艾香哆嗦着手签完字,强打起精神走出医办室,无力地坐在长条椅子上,头一阵昏眩,眼前发黑,感觉自己呼吸也有点困难。一位年长的护士路过,看艾香脸色很难看,弯下腰问:“你怎么了,是不是要生了?”
艾香无力地抬起头说:“没,才八个月,我现在患有孕高症,刚看完病,去划价,腿软,走不动了,坐在这缓缓再去。”
“单子给我看看,谁给你看的?哦,刘大夫。

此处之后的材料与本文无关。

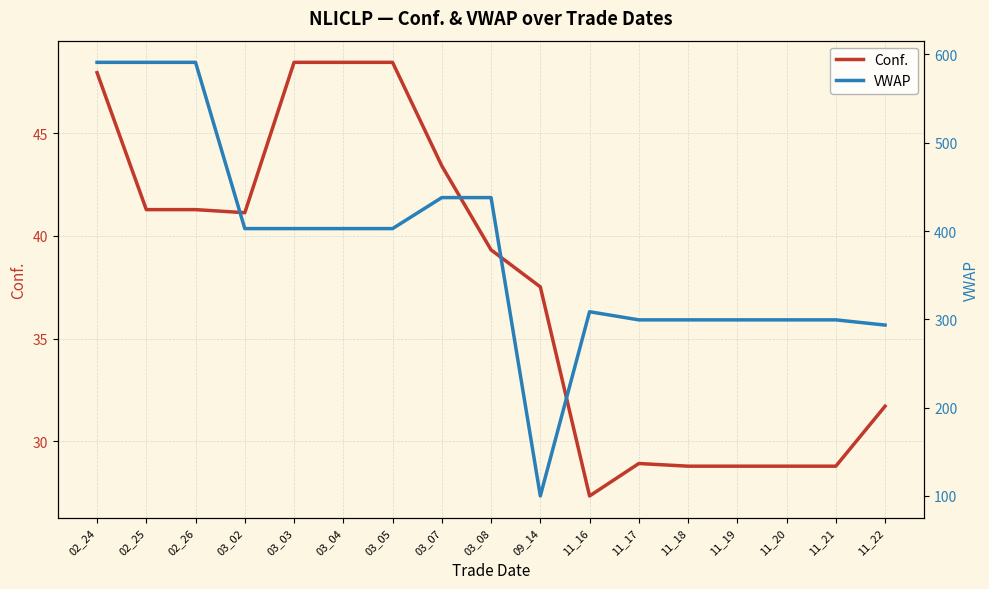

What is the value of the VWAP point at the 8th from the left?

437.9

”护士大姐接过单子,边翻的看边说。
“从我怀上孕到现在一直是刘大夫给我做的检查。她今天好像心情不太好?”艾香喘息着气说。
“不会吧?你先进观察室,我先把氧气给你输上,胎儿缺氧,我看你呼吸也很困难,你家人呢?”护士边说边扶起艾香来到观察室,找了个空床位躺下。麻利的取出一次性的输氧管给艾香输上氧气。拿着艾香的处方走了。过了一会儿进来说,你带的钱够吗,这个药挺贵的,一共是1283元。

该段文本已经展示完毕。